# Statement Logging (Chapter One)

<!-- - Associated: (Insert list of associated epics, issues, or PRs) -->

<!-- <\!-- -->
<!-- Note: Feel free to add or remove sections as needed. However, most design -->
<!-- docs should at least keep the suggested sections. -->
<!-- -\-> -->

## Context

There exists no -- or very limited -- visiblity into the body of
statements that users are running against Materialize, either for us
or for the users themselves. This creates several problems. Some
examples, in no particular order:

* We can't allocate engineering resources effectively. For example, we
  don't know which query patterns are particularly common and thus
  that we should put particular effort into optimizing.
* Administrators in large organizations have no way to see what
  queries people (or machines) in their organization are commonly
  issuing
* If a user's cluster is crashing, support (or the users themselves)
  are not able to attempt to debug by checking whether a particularly
  expensive or dangerous query was run recently.
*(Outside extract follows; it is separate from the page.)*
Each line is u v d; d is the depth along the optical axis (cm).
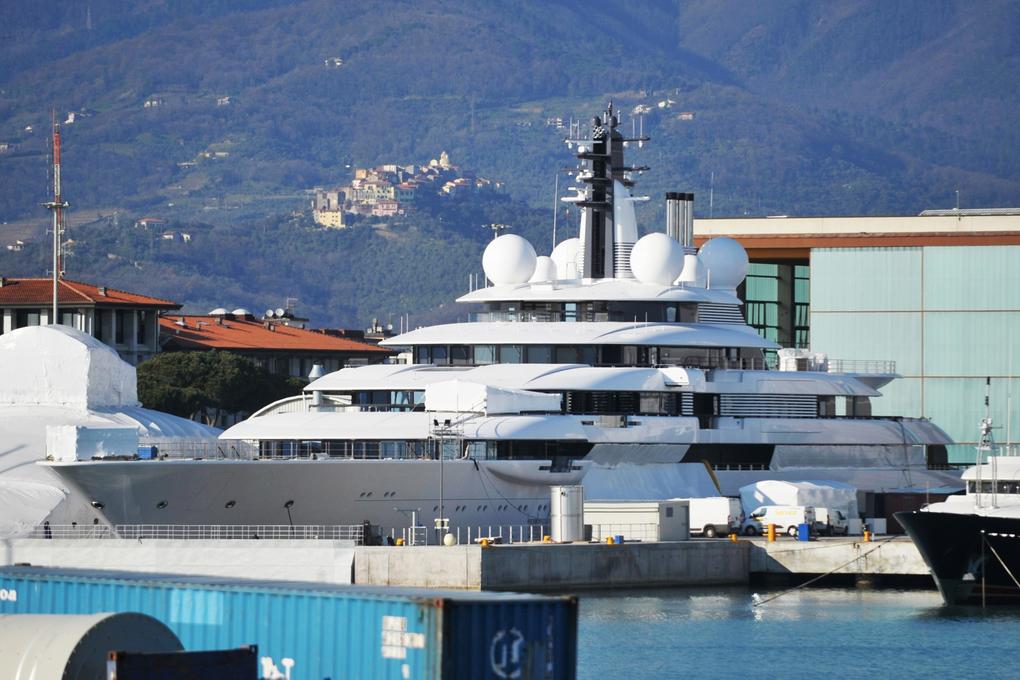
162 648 12775
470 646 12238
Note that two meaningfully distinct features arise from these. The
first is a user-visible statement log; that feature is the subject of
this design doc ("Chapter One"). An upcoming design doc ("Chapter
Two") will discuss the second feature: logging statements in _our_
infrastructure, for our own benefit. It is thought that implementing
Chapter One is a prerequisite for implementing Chapter Two.

## Goals

* Administrators should be able to access a table that records a
  representative sample of the statements issued in the recent past
  (e.g., last 30 days), along with other relevant information (e.g.,
  timestamp information, time to return, current cluster, current
  user, plan information, etc.)

## Non-Goals

* Chapter Two (getting the queries into our systems for our own
  analytics) is explicitly out of scope of _this_ design, but is
  necessary to unlock its full value, and so should be done as a
  follow-up ASAP.
* 100% durability of queries for all customers is permanently out of
  scope. We have to accept the possibility of losing data under
  adverse conditions. The reason for this design choice is that
  otherwise we would have to persist the text of every statement (in
  either Cockroach or S3), which we consider unacceptable for `SELECT`
  queries.
  In the future, we may allow such durability as a specially feature
  for users who request it, are willing to pay for it, and are also
  willing to accept increased latency on the read path. It is not hard
  to implement, but we would want to be careful about the tradeoffs
  involves. That feature is, however, _temporarily_ out of scope;
  i.e., it is not discussed further in this document.

## Overview

The coordinator maintains a buffer of pending events related to
statement execution. Whenever a prepared statement is created, a
corresponding event is added to the buffer. Whenever a statement is
executed, a system var called `statement_history_sample_rate` is
queried, and a random number between 0 and 1 is generated. If the
random number is greater than the sampling rate, a description of the
statement invocation is written into the buffer.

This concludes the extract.